| Compito 1 |
In base al brano sulla banda larga in Italia, risponda alle seguenti domande:
(a) Qual è il tasso di penetrazione della banda larga misurato sulle famiglie italiane?
(b) In quale data è stata istituita l'Agenda Digitale Italiana?
(c) Quali operatori del mercato prevedono nei propri piani lo sviluppo di reti NGN?

L’Italia è in ritardo nello sviluppo di reti di telecomunicazione a banda larga e ultralarga…
Guardando i dati forniti dall’Unione Europea il ritardo dell’Italia emerge in tutta la sua gravità. Il nostro Paese presenta un tasso di penetrazione di banda larga misurato sulle famiglie del 55,1%, contro una media europea del 72,5%, un divario che cresce in maniera impressionante se si considerano le reti di nuova generazione (NGN), dove la copertura è pari al 14% a fronte di una media europea del 53,8%. Eppure il ruolo strategico che tali infrastrutture rivestono per lo sviluppo e la crescita è universalmente riconosciuto, in quanto a differenza di altre infrastrutture di rete si tratta finalizzate all’erogazione di specifici servizi, la banda larga permette di erogare una pluralità di servizi a vantaggio di utenti privati, imprese, pubbliche amministrazioni. Un ruolo riconosciuto in particolare dall’Unione Europea, che con l’Agenda Digitale ha definito gli obiettivi per i Paesi dell’area euro, che prevedono la copertura a 30 Mbps per il 100% della popolazione e sottoscrizioni a 100 Mbps per il 50% delle abitazioni entro il 2020.
Cosa si sta facendo per ridurre questo gap?
Il documento principale adottato dal governo italiano per stimolare la realizzazione delle infrastrutture a banda larga e ultralarga è l’Agenda Digitale Italiana, istituita il primo marzo del 2012 con il decreto del Ministero dello Sviluppo Economico. Lo stesso Ministero ha poi emanato il Piano nazionale banda larga e il Progetto strategico banda ultralarga che contengono misure, come le norme per l’agevolazione degli scavi o il credito di imposta, per favorire l’attuazione di quanto contenuto nell’Agenda Digitale. Lo sviluppo di reti NGN, sebbene con approcci e strategie diverse, è anche nei piani dei principali operatori del mercato, come Metroweb, Telecom, Vodafone, Fastweb e Wind.

| Compito 2 |
Estragga dalle righe seguenti tutte quelle che contengono la parola "site", distinguendo tra maiuscole e minuscole.

| Materiale di origine |
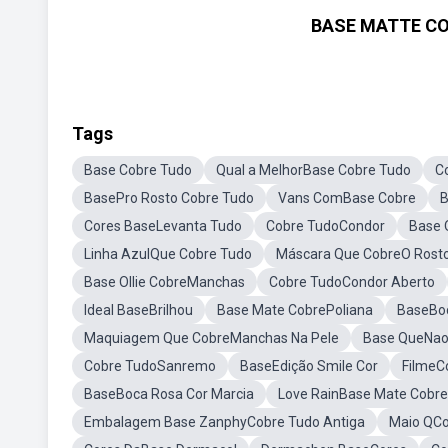
BASE MATTE CO
Tags
Base Cobre Tudo
Qual a MelhorBase Cobre Tudo
C
BasePro Rosto Cobre Tudo
Vans ComBase Cobre
B
Cores BaseLevanta Tudo
Cobre TudoCondor
Base 
Linha AzulQue Cobre Tudo
Máscara Que CobreO Rosto
Base Ollie CobreManchas
Cobre TudoCondor Aberto
Ideal BaseBrilhou
Base Mate CobrePoliana
BaseBoc
Maquiagem Que CobreManchas Na Pele
Base QueNao
Cobre TudoSanremo
BaseEdição Smile Cor
FilmeC
BaseBoca Rosa Cor Marcia
Love RainBase Mate Cobre
Embalagem Base ZanphyCobre Tudo Antiga
Maio QCo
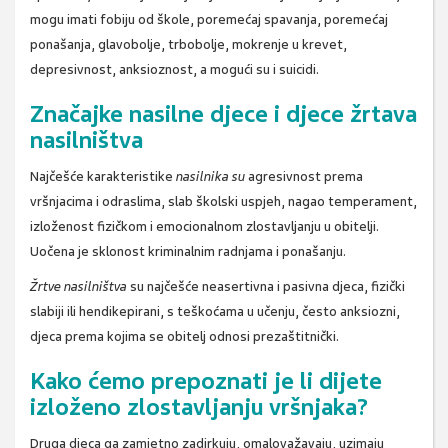
mogu imati fobiju od škole, poremećaj spavanja, poremećaj
ponašanja, glavobolje, trbobolje, mokrenje u krevet,
depresivnost, anksioznost, a mogući su i suicidi.
Značajke nasilne djece i djece žrtava
nasilništva
Najčešće karakteristike
nasilnika su
agresivnost prema
vršnjacima i odraslima, slab školski uspjeh, nagao temperament,
izloženost fizičkom i emocionalnom zlostavljanju u obitelji.
Uočena je sklonost kriminalnim radnjama i ponašanju.
Žrtve nasilništva
su najčešće neasertivna i pasivna djeca, fizički
slabiji ili hendikepirani, s teškoćama u učenju, često anksiozni,
djeca prema kojima se obitelj odnosi prezaštitnički.
Kako ćemo prepoznati je li dijete
izloženo zlostavljanju vršnjaka?
Druga djeca ga zamjetno zadirkuju, omalovažavaju, uzimaju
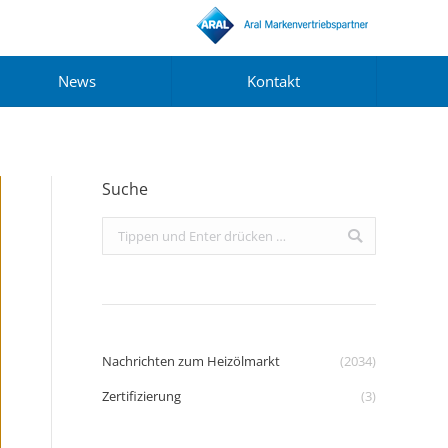
News
Kontakt
Suche
Search:
Nachrichten zum Heizölmarkt
(2034)
Zertifizierung
(3)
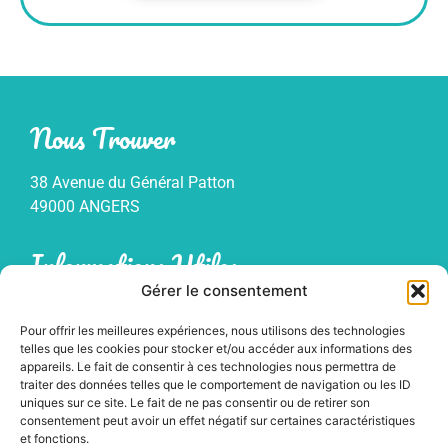
Nous Trouver
38 Avenue du Général Patton
49000 ANGERS
Informations Utiles
Gérer le consentement
Mentions légales
Pour offrir les meilleures expériences, nous utilisons des technologies
Politique de confidentialité
telles que les cookies pour stocker et/ou accéder aux informations des
Plan du site
appareils. Le fait de consentir à ces technologies nous permettra de
traiter des données telles que le comportement de navigation ou les ID
uniques sur ce site. Le fait de ne pas consentir ou de retirer son
consentement peut avoir un effet négatif sur certaines caractéristiques
et fonctions.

| Risposta attesa 1 |
(a) Il 55,1%.
(b) Il primo marzo del 2012.
(c) Metroweb, Telecom, Vodafone, Fastweb e Wind.

| Risposta attesa 2 |
Plan du site
uniques sur ce site. Le fait de ne pas consentir ou de retirer son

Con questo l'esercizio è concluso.